Please copy out every line in the entries that includes the word "Veranstaltungen".

__Information provided__:
================================

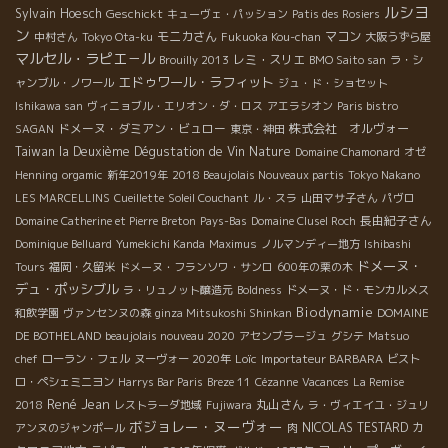
ルシヨ
Sylvain Hoesch
Geschickt
キューヴェ・パッション
Patis des Rosiers
ン
モニカさん
マコン
中村さん
Tokyo Ota-ku
Fukuoka Kou-chan
大阪うずら屋
マルセル・ラピエ－ル
レミ・スリエ
Brouilly 2013
BMO Saito san
ラ・シ
エドゥワール・ラフィット
ャンブル・ノワール
ジュ・ド・ショセット
Ishikawa san
ヴィニョブル・エリオン・ダ・ロス
アエラシオン
Paris bistro
ドメーヌ・ダミアン・ビュロー
株式会社 オルヴォー
SAGAN
東京・神田
Taiwan la Deuxième Dégustation de Vin Nature
Domaine Chamonard
オゼ
Henning
orgamic
新年2019年
2018 Beaujolais Nouveaux partis
Tokyo Nakano
LES MARCELLINS
Cueillette
Soleil Couchant
ル・スラ
山田マサ子さん
パヴロ
長由紀子さん
Domaine Catherine et Pierre Breton
Pays-Bas
Domaine Clusel Roch
Dominique Belluard
Yumekichi Kanda
Maximus
ノルマンディー地方
Ishibashi
ドメーヌ・
Tours
福岡・久留米
ドメーヌ・フランソワ・サンロ
600年の栗の木
デュ・ポッシブル
ラ・リュノット醸造元
Boldness
ドメーヌ・ド・モンカルメス
Biodynamie
和飲学園
ヴァンセンヌの森
ginza Mitsukoshi Shinkan
DOMAINE
DE BOTHELAND
beaujolais nouveau 2020
アセンブラージュ
グシテ
Matsuo
Loïc
chef
ローラン・フェル
ヌーヴォー 2020年
Importateur BARBARA
ビスト
ロ・ペシェミニヨン
Harrys Bar Paris
Breze 11
Cézanne
Vacances
La Remise
René Jean
丸山さん
2018
レストラーダ地域
Fujiwara
ラ・ヴィエイユ・ジュリ
ボジョレー・ヌーヴォー
NICOLAS TESTARD
カ
アンヌのジャンポール
肉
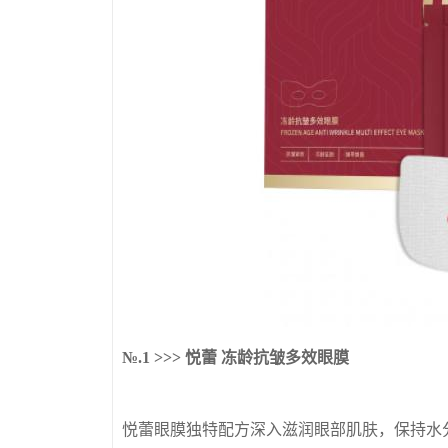
№.1 >>> 悦蕾 冻龄抗皱多效眼膜
悦蕾眼膜独特配方深入滋润眼部肌肤，保持水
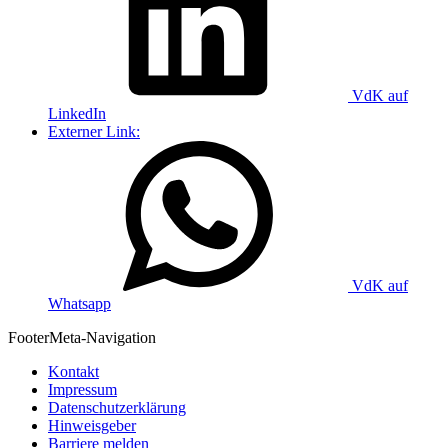
VdK auf
LinkedIn
Externer Link:
VdK auf
Whatsapp
Footer
Meta-Navigation
Kontakt
Impressum
Datenschutzerklärung
Hinweisgeber
Barriere melden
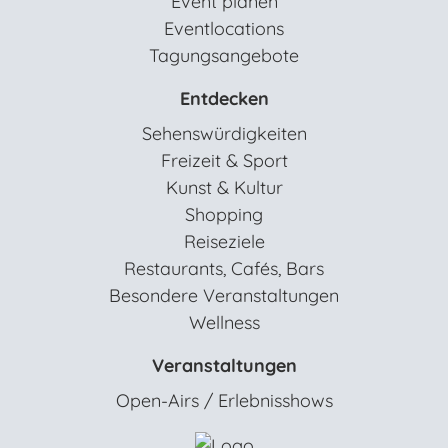
Event planen
Eventlocations
Tagungsangebote
Entdecken
Sehenswürdigkeiten
Freizeit & Sport
Kunst & Kultur
Shopping
Reiseziele
Restaurants, Cafés, Bars
Besondere Veranstaltungen
Wellness
Veranstaltungen
Open-Airs / Erlebnisshows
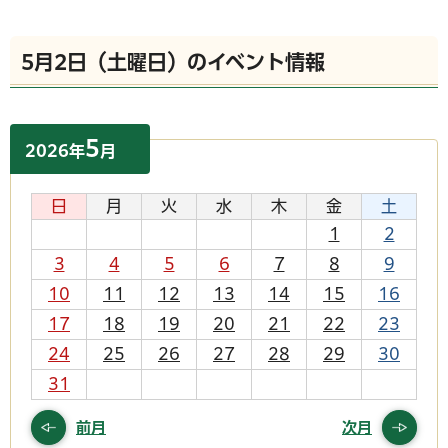
5月2日（土曜日）のイベント情報
5
2026
年
月
日
月
火
水
木
金
土
1
2
3
4
5
6
7
8
9
10
11
12
13
14
15
16
17
18
19
20
21
22
23
24
25
26
27
28
29
30
31
前月
次月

================================

__Solution to the exercise__:
Besondere Veranstaltungen
Veranstaltungen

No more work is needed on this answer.